Viruses and human brain tumors: cytomegalovirus enters the fray (original) (raw)
HCMV DNA and proteins have been found in tumors of different origins, including 90%–100% of high-grade glial brain tumors (24). Unlike polyomaviruses, CMV is not considered to be oncogenic itself and has likewise not been used as an oncolytic virus. In this issue of the JCI, Baryawno et al. report their work examining the prevalence of HCMV in medulloblastomas and whether the presence of the virus can be used to target medulloblastoma therapeutically (10). Of the 37 primary medulloblastomas examined by Baryawno et al. for the presence of HCMV, 92% expressed HCMV immediate early proteins and 73% expressed late proteins. Similarly, HCMV proteins were detected in all 8 medulloblastoma cell lines tested, including within the CD133+ putative tumor-initiating cell population.

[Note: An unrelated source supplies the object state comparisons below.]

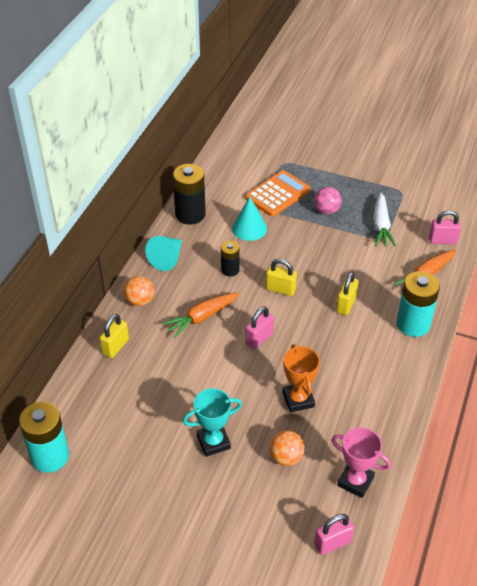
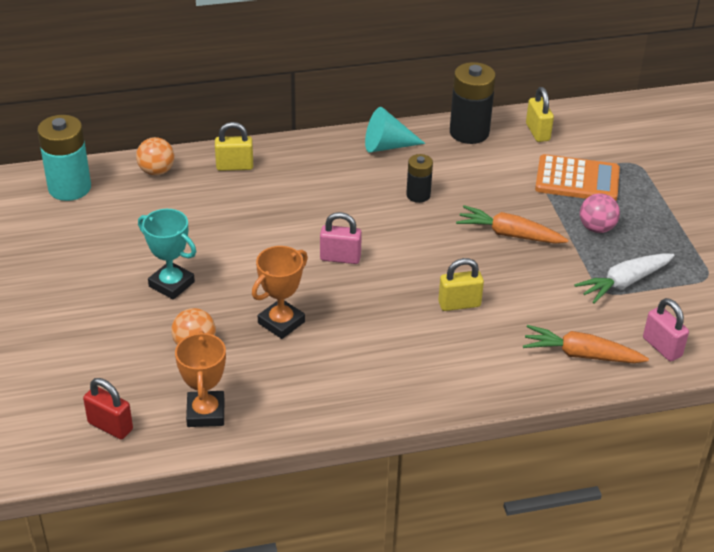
camera: 55 degrees right, 5 degrees down
orange ball [124,276,154,306] -> orange ball moved to [136,137,174,175]
orange carrot [162,293,240,338] -> orange carrot moved to [456,205,568,244]
turquoise cone [232,197,267,241] -> none
yellow padlock [266,259,297,296] -> yellow padlock moved to [526,87,554,142]
pink padlock [314,514,354,555] -> red padlock [83,378,133,439]
pink trophy [331,427,391,498] -> orange trophy [175,331,226,427]
turquoise battery [396,271,440,337] -> none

Baryawno and colleagues then went on to test whether either ganciclovir, which targets the DNA polymerase during HCMV replication, or the COX-2 inhibitor celecoxib, which prevents HCMV replication by decreasing PGE2 levels, affected medulloblastoma growth (10). They found that ganciclovir decreased the clonogenic capacity of HCMV-positive cell lines but had no effect on HCMV-negative lines. This effect was augmented by the addition of celecoxib. While this study did not address these questions, it will be important to test what effect the drugs have on cell growth in vitro, and whether the effects are cytotoxic or cytostatic.
In a flank xenograft model, Baryawno et al. found that medulloblastoma tumor volume could be reduced by approximately 40% in mice treated with either valganciclovir or celecoxib alone, and by 72% with a combined drug regimen (10). Similar to the in vitro data, HCMV-negative xenografts were not affected by the drug treatment, supporting the hypothesis that the effect was specific to HCMV-positive tumor cells. Future preclinical studies looking at whether this drug treatment can extend the survival of mice in an orthotopic xenograft model and whether these drugs can be effectively combined with other chemotherapeutic agents and/or radiotherapy will be key.
The data presented by Baryawno et al. demonstrating in vivo reduction of tumor size following treatment with valganciclovir and celecoxib (ref. 10 and Figure 1) are intriguing, as they raise a new potential route through which viruses may be exploited to treat brain tumors. The relatively low toxicity and good blood brain barrier penetration of these agents make them attractive for clinical use, eliminating many of the barriers that still face oncolytic viral therapies. However, the claim of Baryawno and colleagues that their observations suggest a pathogenic role for HCMV in medulloblastoma (10) is less well substantiated. As for polyomavirus, a causal role for HCMV in medulloblastoma development has yet to be shown.
Effect of valganciclovir and celecoxib on medulloblastoma cell lines expressing HCMV proteins as observed by Baryawno and colleagues (10). Injection of medulloblastoma cell lines expressing HCMV proteins into the flanks of nude mice results in tumors (Control), which are reduced in size following treatment with either valganciclovir, which targets the DNA polymerase during HCMV replication, or the COX-2 inhibitor celecoxib, which prevents HCMV replication by decreasing PGE2 levels. Treatment with a combination of celecoxib and valganciclovir causes a greater reduction in tumor size than either drug alone. LP, HCMV late protein; IE, HCMV immediate early protein.